Maybe “chatbot as a romantic partner” is just the wrong way to look at this
People are looking at this from the perspective of a chatbot being a competitor for a human romantic relationship, because that’s the closest category that we have for “a thing that talks and that people might fall in love with”. But maybe this isn’t actually the right category to put chatbots into, and we shouldn’t think of them as competitors for romance.
After all, people can also have pets who they love and feel supported by. But few people will stop dating just because they have a pet. A pet just isn’t a complete substitute for a human, even if it can substitute a human in some ways. Romantic lovers and pets just belong in different categories – somewhat overlapping, but more complementary than substitory.
I actually think that chatbots might be close to an already existing category of personal companion. If you’re not the kind of a person who would write a lot of fiction and don’t hang out with them, you might not realize the extent to which writers basically create imaginary friends for themselves. As author and scriptwriter J. Michael Straczynski notes, in his book Becoming a Writer, Staying a Writer:
One doesn’t have to be a socially maladroit loner with a penchant for daydreaming and a roster of friends who exist only in one’s head to be a writer, but to be honest, that does describe a lot of us.
It is even common for writers to experience what’s been termed the “illusion of indepedent agency” – experiencing the characters they’ve invented as intelligent, independent entities with their own desires and agendas, people the writers can talk with and have a meaningful relationship with. One author described it as:
I live with all of them every day. Dealing with different events during the day, different ones kind of speak. They say, “Hmm, this is my opinion. Are you going to listen to me?”
As another example,
Philip Pullman, author of “His Dark Materials Trilogy,” described having to negotiate with a particularly proud and high strung character, Mrs. Coulter, to make her spend some time in a cave at the beginning of “The Amber Spyglass”.

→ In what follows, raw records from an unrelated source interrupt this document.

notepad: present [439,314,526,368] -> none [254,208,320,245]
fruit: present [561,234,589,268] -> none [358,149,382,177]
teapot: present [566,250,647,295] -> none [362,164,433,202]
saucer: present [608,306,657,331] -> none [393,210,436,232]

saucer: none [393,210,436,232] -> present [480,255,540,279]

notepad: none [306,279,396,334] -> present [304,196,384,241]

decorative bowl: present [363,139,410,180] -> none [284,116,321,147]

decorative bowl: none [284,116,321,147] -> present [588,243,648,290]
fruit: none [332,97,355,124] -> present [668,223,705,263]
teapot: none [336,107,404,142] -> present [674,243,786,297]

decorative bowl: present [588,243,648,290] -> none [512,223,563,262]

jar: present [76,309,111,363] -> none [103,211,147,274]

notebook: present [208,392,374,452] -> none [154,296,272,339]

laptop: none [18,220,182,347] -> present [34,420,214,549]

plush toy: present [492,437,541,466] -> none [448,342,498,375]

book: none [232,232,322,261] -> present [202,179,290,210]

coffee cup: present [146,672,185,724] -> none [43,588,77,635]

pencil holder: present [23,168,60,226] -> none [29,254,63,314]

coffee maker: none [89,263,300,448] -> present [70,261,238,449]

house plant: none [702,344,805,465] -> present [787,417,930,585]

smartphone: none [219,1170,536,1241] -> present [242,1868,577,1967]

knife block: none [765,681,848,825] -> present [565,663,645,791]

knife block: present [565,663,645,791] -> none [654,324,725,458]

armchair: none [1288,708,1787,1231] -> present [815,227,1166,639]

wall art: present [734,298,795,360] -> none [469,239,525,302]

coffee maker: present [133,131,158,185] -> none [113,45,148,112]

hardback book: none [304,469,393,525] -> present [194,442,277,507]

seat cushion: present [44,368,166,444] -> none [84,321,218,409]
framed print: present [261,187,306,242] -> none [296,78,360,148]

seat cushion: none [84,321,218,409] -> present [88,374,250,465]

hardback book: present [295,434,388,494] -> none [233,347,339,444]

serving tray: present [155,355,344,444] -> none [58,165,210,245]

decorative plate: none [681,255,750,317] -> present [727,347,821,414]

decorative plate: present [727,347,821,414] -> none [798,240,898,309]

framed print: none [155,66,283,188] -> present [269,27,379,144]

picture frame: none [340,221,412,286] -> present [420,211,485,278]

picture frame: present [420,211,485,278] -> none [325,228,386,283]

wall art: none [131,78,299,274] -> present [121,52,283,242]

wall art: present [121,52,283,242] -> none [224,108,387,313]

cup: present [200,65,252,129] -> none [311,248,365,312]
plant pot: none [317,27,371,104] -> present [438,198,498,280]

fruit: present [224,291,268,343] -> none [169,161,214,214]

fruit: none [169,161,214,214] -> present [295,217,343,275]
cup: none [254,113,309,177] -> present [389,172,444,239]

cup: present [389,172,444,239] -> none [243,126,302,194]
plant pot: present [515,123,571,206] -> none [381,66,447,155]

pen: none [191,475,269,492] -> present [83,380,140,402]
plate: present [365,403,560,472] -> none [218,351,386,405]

When I’ve tried interacting with some character personas on the chatbot site character.ai, it has fundamentally felt to me like a machine-assisted creative writing exercise. I can define the character that the bot is supposed to act like, and the character is to a large extent shaped by how I treat it. Part of this is probably because the site lets me choose from multiple different answers that the chatbot could say, until I find one that satisfies me.
My perspective is that the kind of people who are drawn to fiction writing have for a long time already created fictional friends in their heads – while also continuing to date, marry, have kids, and all that. So far, this ability to do this has been restricted to sufficiently creative people with such a vivid imagination that they can do it. But now technology is helping bring this even to people who would otherwise not have been inclined to do it.
People can love many kinds of people and things. People can love their romantic partners, but also their friends, children, pets, imaginary companions, places they grew up in, and so on. In the future we might see chatbot companions as just another entity who we can love and who can support us. We’ll see them not as competitors to human romance, but as filling a genuinely different and complementary niche.